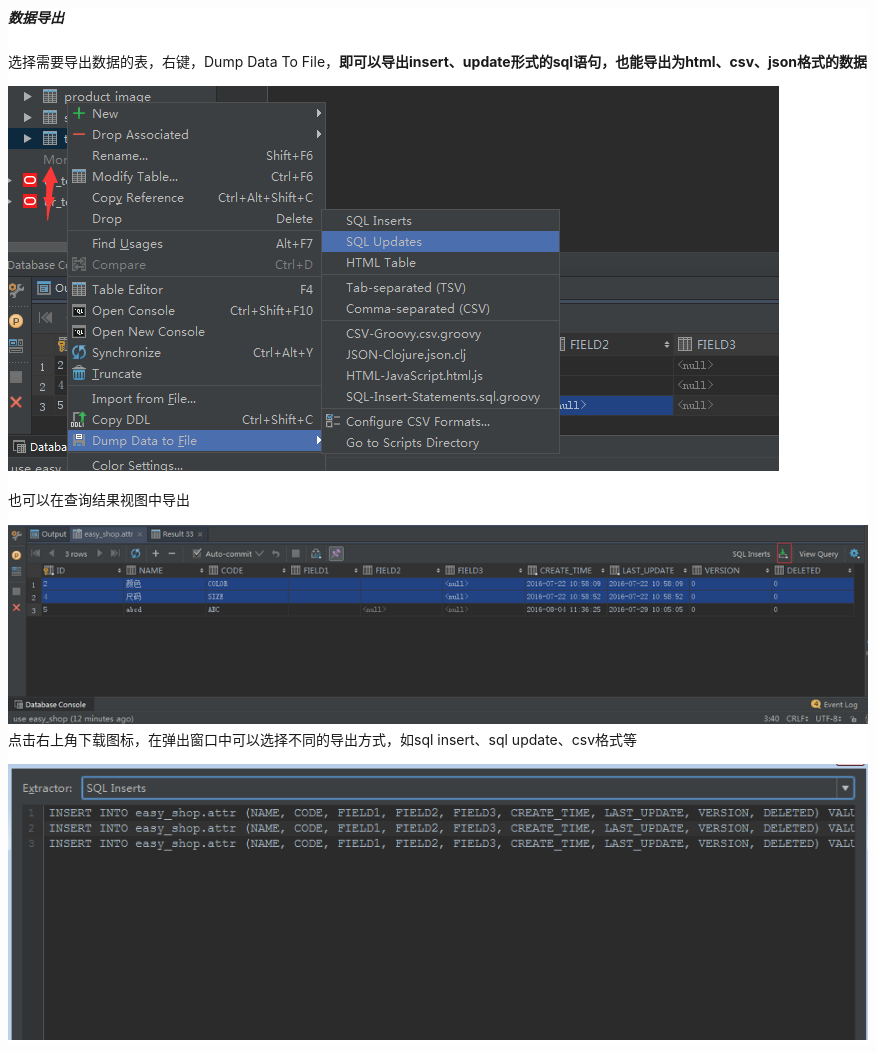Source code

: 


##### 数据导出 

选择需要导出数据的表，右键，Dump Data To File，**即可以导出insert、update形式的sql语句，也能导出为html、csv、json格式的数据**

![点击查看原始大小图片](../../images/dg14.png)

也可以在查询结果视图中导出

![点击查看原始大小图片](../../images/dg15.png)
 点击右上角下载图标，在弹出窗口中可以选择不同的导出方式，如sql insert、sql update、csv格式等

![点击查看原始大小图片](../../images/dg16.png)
------------------------------------------------
• _Exercise description_
The task calls for all lines in the entries that hold "点击查看原始大小图片".

• _Answer_
![点击查看原始大小图片](../../images/dg14.png)
![点击查看原始大小图片](../../images/dg15.png)
![点击查看原始大小图片](../../images/dg16.png)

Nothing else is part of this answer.